Sources of River Corridor Resilience

Abstract

Spatial and temporal variations in water and sediment fluxes moving within the river corridor drive changes in the three-dimensional geometry of channels and floodplains. In forested river corridors, pieces of downed wood and logjams become an integral part of the interactions among water, sediment, and the resulting river corridor form and function. The net effect of the interactions between water, sediment, and wood stored at least temporarily is to increase spatial heterogeneity, or patchiness in a river corridor. Spatially heterogeneous, wide, low-gradient segments within a river network are particularly important for absorbing large disturbance inputs, such as those from wildfire, floods, and landslides, because of their ability to morphologically adjust to abrupt and variable changes.

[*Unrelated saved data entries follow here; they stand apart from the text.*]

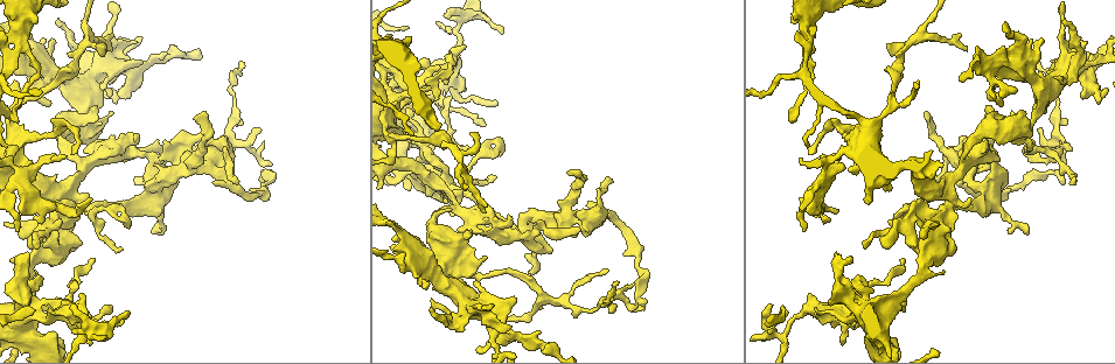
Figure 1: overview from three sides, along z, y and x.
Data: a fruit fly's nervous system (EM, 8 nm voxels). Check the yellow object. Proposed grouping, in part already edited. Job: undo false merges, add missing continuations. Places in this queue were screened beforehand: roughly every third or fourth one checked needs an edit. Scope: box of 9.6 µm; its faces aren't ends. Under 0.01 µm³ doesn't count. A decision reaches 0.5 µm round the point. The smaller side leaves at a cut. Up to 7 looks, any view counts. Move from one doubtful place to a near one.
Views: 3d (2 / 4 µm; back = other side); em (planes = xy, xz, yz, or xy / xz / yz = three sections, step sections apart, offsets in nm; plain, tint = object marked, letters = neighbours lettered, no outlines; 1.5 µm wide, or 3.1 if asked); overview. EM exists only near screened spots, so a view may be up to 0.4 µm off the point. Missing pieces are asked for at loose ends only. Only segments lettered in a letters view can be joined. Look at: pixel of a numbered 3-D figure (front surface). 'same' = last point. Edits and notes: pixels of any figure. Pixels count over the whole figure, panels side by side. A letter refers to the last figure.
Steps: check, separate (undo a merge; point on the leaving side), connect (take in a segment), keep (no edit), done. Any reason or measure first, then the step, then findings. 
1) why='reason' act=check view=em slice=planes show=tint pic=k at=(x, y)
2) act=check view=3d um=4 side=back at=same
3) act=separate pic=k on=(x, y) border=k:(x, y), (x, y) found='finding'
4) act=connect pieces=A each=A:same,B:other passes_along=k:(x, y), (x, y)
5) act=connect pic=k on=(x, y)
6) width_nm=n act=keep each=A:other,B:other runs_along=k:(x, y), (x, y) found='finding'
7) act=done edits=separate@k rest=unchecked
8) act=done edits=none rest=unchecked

why='free end' act=check view=em slice=planes show=tint pic=1 at=(127, 313)

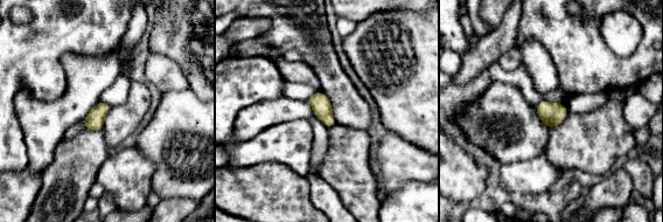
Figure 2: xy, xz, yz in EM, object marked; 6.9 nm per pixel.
why='what lies round it' act=check view=em slice=planes show=letters at=same

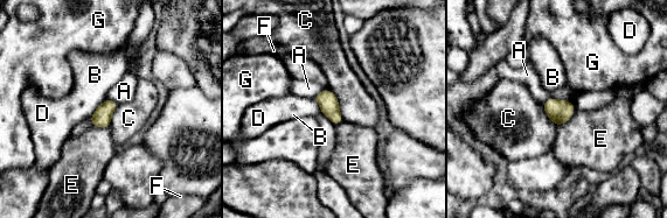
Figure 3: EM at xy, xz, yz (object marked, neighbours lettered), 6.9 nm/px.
act=keep each=A:other,B:other,C:other,D:other,E:other,F:other,G:other border=3:(327, 89), (335, 96), (344, 120) found='no lettered segment goes on from it'

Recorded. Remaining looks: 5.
why='free end' act=check view=em slice=xz step=8 show=letters pic=1 at=(90, 200)

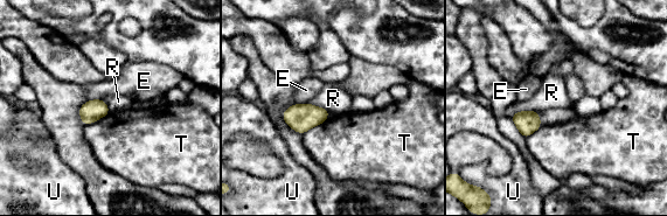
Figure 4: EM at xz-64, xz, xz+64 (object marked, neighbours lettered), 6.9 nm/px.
act=keep each=E:other,R:other,T:other,U:other border=4:(110, 112), (85, 126) found='no lettered segment goes on from it'

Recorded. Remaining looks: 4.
why='free end' act=check view=3d um=4 pic=1 at=(37, 273)

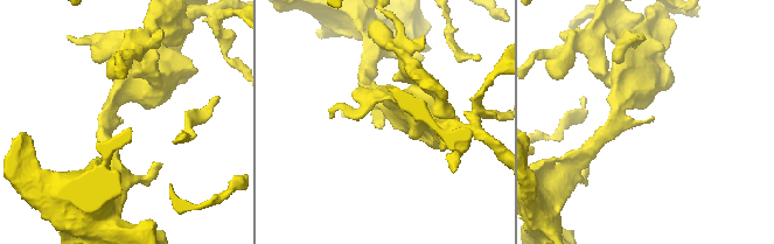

This river corridor resilience, defined as the ability to recover to pre-disturbance conditions, occurs along a continuum dependent on time and space. A river network consists of individual reaches with consistent river corridor morphology and the system of either a river network or an individual river corridor reach includes individual components with different levels of spatial heterogeneity and resilience. Using case studies from the Western US, Japan, and Tennessee, this seminar provides an overview of recent research exploring processes that promote natural resilience in river corridors, resilient response to disturbance, and considers ways in which we can restore resilience to human-altered river corridors.

Biography

Anna Marshall, fluvial geomorphologist and new assistant professor in the Department of Geography & Sustainability, broadly studies how rivers shape the landscape and how humans shape rivers. Anna received her PhD in geosciences from Colorado State University, focusing on river corridor dynamics within the channel(s), floodplain, and underlying hyporheic zone, and the interactions between geomorphic, hydraulic, and ecological processes. She uses fieldwork paired with statistical modeling and remote sensing to answer questions across different spatial and temporal scales. Most recently, she’s been researching ecological and hydraulic interactions between logjams, vegetation, and geomorphic processes; river response to disturbances such as fire and floods; and efforts to restore river function in human modified systems. She also considers how we can translate evolving knowledge of river corridor dynamics into river management through collaboration with communities and resource managers. Her research flows across locations from steep headwater mountain rivers to large, low gradient alluvial rivers and from local projects here in the Appalachians to rivers across the globe.